France Stratégie, organisme d'études et de prospectives œuvrant pour le Premier ministre et la FiRiP (Fédération des Industriels des Réseaux d'Initiative Publique) ont organisé un colloque le 22 mai dernier sur "les enjeux de politique nationale en termes de smart city" et sur "la déclinaison opérationnelle du concept smart dans tous les territoires", à la DILA (direction de l'information légale et administrative) à Paris.

 

L'encre ne cesse de couler au sujet des smart cities. Sauf que les services du Premier ministre tiennent à rappeler que les villes ne sont pas les seules concernées, mais bien l'ensemble des territoires, qu'ils soient reculés ou/et de taille réduite. Au carrefour des développements économique, durable et numérique, se trouverait donc la promesse de territoires dits "intelligents".

 

Oui mais voilà, entre rêve et réalité il y a parfois un trop grand écart. "Nous observons trop de logique de maîtrise d'ouvrages et pas assez de maîtrise des USAGES", insiste Luc Bélot, DG de Réalités Hub5 Innovation et grands projets urbains. Il rappelle qu'il faut se préoccuper davantage des usages quotidiens des habitants avant tout. Même constat pour Hugo Bevort, directeur des stratégies territoriales au CGET (Commissariat général à l'égalité des territoires) : "De trop nombreux projets de smart cities sont orientés fournisseurs sans se préoccuper des citoyens". Il soulève d'autres freins au développement opérationnel du concept de smart city : "De plus, tous les territoires sont loin d'être équipés en infrastructures numériques, ils ne sont pas assez soutenus politiquement et devraient être reliés aux territoires voisins pour d'impact".

 

Julien Vian, DG des services de la Communauté de communes Pays Haut Val d'Alzette, ne peut qu'approuver ce discours, lui qui expérimente la transition smart sur son territoire. Selon lui, il est également essentiel de "co-construire ce projet avec les habitants". L'objectif majeur reste le "mieux vivre ensemble" rappelle Etienne Dugas, président de la FiRiP.

 

Pour l'instant, seuls Lyon, Dijon et Nice ont pris de l'avance sur les questions de transition smart.
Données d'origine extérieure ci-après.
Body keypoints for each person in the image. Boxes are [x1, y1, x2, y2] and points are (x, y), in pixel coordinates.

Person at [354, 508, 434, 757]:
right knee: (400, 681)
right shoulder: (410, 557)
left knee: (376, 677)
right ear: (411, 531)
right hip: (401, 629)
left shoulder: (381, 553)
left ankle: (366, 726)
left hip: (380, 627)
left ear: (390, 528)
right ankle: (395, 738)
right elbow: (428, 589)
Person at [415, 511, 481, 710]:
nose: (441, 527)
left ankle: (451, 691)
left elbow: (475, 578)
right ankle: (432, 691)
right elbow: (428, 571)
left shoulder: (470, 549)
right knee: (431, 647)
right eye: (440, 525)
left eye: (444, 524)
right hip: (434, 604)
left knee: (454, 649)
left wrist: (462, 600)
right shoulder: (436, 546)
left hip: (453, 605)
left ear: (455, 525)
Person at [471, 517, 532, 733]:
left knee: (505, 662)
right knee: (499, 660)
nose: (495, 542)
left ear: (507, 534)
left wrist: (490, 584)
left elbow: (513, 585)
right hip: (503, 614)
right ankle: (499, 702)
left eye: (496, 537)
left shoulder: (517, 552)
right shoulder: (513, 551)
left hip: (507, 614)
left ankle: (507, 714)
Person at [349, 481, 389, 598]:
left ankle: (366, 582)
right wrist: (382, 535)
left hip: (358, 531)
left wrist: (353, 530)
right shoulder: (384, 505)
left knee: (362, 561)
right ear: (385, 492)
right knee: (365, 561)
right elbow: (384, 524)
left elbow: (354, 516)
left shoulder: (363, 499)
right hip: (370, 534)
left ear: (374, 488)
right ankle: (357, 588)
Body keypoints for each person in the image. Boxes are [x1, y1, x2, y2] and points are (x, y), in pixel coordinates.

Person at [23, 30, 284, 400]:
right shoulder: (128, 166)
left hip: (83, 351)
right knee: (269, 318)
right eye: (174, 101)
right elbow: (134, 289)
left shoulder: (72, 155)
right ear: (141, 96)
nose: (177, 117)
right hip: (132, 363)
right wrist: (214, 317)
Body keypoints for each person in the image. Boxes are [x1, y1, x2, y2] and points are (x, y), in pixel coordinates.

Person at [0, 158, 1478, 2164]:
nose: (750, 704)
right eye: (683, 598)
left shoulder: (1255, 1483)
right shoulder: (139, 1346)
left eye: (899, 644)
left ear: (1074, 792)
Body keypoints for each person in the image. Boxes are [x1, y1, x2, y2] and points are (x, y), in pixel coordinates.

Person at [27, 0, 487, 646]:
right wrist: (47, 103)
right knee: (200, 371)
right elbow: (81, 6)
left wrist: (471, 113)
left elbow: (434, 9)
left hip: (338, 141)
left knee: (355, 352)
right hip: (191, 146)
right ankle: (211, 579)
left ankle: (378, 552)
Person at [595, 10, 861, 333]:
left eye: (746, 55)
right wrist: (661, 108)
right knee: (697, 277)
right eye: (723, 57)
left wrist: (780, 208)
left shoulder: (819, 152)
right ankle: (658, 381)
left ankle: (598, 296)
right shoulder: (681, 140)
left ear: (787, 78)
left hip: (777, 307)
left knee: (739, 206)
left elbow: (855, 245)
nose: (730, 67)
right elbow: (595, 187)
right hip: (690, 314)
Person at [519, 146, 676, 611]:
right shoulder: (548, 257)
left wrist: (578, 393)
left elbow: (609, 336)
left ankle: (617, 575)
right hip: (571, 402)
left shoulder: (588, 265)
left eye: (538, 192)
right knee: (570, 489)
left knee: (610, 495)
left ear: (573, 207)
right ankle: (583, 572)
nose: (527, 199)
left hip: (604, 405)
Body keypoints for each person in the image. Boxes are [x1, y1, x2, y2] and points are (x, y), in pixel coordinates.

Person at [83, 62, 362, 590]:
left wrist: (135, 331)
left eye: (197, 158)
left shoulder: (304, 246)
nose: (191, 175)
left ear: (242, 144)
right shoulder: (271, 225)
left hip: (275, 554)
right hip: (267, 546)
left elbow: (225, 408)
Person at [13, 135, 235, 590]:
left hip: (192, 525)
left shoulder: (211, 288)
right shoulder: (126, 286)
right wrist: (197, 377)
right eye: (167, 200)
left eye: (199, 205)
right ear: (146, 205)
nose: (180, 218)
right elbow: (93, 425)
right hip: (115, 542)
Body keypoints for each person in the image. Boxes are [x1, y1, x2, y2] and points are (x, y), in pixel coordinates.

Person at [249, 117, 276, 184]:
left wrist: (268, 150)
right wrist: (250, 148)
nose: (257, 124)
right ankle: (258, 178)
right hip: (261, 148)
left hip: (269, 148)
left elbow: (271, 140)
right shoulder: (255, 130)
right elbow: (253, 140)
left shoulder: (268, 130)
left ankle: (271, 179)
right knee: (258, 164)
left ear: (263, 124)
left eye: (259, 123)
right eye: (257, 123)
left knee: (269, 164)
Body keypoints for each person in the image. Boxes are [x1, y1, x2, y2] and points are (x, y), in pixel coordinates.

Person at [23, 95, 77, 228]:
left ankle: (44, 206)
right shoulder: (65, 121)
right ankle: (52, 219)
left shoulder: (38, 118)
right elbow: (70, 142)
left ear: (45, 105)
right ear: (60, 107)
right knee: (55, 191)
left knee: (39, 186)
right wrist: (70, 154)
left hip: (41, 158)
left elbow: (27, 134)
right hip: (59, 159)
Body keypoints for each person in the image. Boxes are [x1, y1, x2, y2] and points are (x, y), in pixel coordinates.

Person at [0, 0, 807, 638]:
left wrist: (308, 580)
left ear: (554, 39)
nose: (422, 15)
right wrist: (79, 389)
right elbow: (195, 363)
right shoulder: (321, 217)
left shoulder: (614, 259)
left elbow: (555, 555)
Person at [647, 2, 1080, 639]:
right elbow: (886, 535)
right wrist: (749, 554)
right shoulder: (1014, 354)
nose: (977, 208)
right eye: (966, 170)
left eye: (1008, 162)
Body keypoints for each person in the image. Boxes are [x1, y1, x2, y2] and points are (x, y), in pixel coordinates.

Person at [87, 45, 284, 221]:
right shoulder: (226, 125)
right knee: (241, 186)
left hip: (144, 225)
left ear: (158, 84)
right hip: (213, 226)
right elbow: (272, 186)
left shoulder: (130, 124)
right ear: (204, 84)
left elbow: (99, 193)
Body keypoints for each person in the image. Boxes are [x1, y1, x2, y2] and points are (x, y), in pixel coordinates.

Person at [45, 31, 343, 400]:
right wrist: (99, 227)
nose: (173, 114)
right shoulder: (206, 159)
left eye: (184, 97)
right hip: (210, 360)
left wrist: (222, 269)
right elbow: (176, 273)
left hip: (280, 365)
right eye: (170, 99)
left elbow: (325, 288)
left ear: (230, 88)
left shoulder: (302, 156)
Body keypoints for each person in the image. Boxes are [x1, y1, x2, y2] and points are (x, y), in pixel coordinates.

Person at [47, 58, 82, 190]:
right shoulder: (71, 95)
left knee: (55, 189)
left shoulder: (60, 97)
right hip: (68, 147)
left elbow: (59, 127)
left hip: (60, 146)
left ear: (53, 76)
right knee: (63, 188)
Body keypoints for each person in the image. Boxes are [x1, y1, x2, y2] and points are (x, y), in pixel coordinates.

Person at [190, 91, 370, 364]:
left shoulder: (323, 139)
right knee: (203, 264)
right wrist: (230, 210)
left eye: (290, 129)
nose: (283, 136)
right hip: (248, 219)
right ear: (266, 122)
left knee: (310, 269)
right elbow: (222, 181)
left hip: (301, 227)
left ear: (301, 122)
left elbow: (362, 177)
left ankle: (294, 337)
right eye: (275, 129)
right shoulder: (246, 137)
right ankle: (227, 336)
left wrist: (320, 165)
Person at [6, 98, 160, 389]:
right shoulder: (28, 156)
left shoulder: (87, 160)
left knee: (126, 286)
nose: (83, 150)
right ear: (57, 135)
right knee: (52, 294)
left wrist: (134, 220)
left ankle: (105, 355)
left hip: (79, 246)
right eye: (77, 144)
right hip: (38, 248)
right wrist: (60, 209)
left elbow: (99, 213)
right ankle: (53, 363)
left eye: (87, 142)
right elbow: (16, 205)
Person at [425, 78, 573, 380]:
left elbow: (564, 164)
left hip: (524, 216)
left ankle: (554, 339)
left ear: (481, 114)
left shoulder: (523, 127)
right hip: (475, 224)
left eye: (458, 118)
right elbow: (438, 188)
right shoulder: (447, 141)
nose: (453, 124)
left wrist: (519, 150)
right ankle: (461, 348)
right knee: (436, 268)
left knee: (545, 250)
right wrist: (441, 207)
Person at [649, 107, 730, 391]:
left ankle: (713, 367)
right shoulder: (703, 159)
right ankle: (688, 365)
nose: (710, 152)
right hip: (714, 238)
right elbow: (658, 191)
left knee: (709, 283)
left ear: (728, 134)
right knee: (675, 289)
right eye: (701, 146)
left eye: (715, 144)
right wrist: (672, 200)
D'autres territoires testent, réussissent certains projets comme celui de la smart mobility à Strasbourg, ou revoient leur copie comme le service de visio-rendez-vous dans les Hautes-Alpes qui cherchent encore ses usagers. "En période de finances publiques contraintes et de défiance envers les institutions, il est de notre devoir de ne lancer que des projets utiles, c'est-à-dire qui ont une rentabilité socio-économique", explique Julie de Brux, fondatrice du cabinet Citizing qui vient de publier l'étude "Smart City, gadget ou création de valeur collective" qui décortique cinq projets de smart territoires à la loupe, ainsi que leurs impacts socio-économiques chiffrés.

 

Par ailleurs, à l'heure du passage à la RGPD, les questions de sécurité des données des territoires connectés restent centrales. Aussi, Myriam Quéméner, avocat général auprès de la Cour d'appel de Paris, tient à le souligner, "en cas de cyberattaque, le maire n'est pas l'unique responsable. Il s'agit une multi-responsabilité partagée des acteurs publics et privés".

 

E-sécurité, mobilité, consommation d'énergie, gestion des déchets, services numériques, démocratie participative, financement de projets urbains : construire son smart territoire fait désormais l'objet d'un guide gratuit édité par la FiRiP et la Caisse des Dépôts.